_PASSAGE SHOWN_
****
The government is trying to keep the economy moving:
keep people spending, keep jobs strong, keep confidence intact - while also keeping inflation from flaring back up.
That’s why the levers we just walked through matter: cheaper borrowing, stable energy, tighter spending. They’re all ways to keep momentum without letting the system run out of control.
But that’s the short-term game.
The longer-term bet is that we’re heading into a period where productivity finally catches up.
In plain English: the hope is that technology - especially AI - helps people and businesses produce more value with less time, less labor, and less waste. When productivity rises, you can have economic growth without everything getting more expensive at the same pace.
That’s how you get growth without everyday life getting more expensive along the way.
Now, I’m not pretending this will be smooth.
New technology doesn’t roll out evenly. It creates winners and losers.
It disrupts industries before it stabilizes them.
And markets have a habit of getting ahead of themselves - pricing the future before the future actually arrives.
So yes, there will be volatility. There will be hype cycles. There will be corrections.
****
_DATA TO EXAMINE_
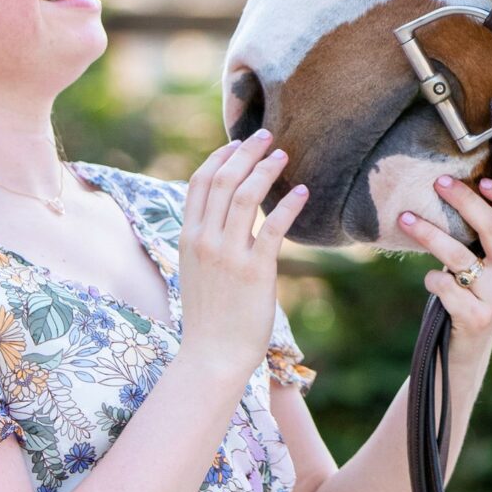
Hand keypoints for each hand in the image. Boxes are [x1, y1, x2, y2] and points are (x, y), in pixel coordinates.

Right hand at [175, 131, 304, 384]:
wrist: (212, 355)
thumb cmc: (210, 316)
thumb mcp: (197, 270)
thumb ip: (206, 241)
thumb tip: (225, 216)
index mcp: (188, 238)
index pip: (199, 183)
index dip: (219, 157)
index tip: (238, 142)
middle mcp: (204, 241)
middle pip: (222, 180)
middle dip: (245, 152)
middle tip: (267, 136)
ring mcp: (228, 255)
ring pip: (244, 196)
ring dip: (266, 170)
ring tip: (284, 155)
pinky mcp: (254, 271)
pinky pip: (273, 228)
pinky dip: (288, 206)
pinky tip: (303, 193)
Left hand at [397, 175, 491, 351]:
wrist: (466, 351)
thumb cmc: (471, 296)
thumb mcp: (489, 267)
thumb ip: (485, 238)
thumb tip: (457, 188)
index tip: (482, 179)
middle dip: (463, 200)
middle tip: (437, 183)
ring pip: (459, 256)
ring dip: (428, 234)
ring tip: (405, 219)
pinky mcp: (476, 317)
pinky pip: (445, 285)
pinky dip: (431, 278)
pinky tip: (429, 279)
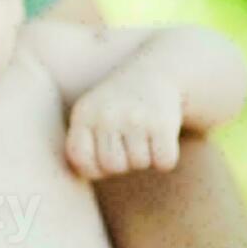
****
_PROBLEM TO SOLVE_
Please rewrite the economy passage, everything from "It disrupts industries" down to "will be corrections.", swapping "volatility" for "turbulence".

_RESULT OF THIS TASK_
It disrupts industries before it stabilizes them.
And markets have a habit of getting ahead of themselves - pricing the future before the future actually arrives.
So yes, there will be turbulence. There will be hype cycles. There will be corrections.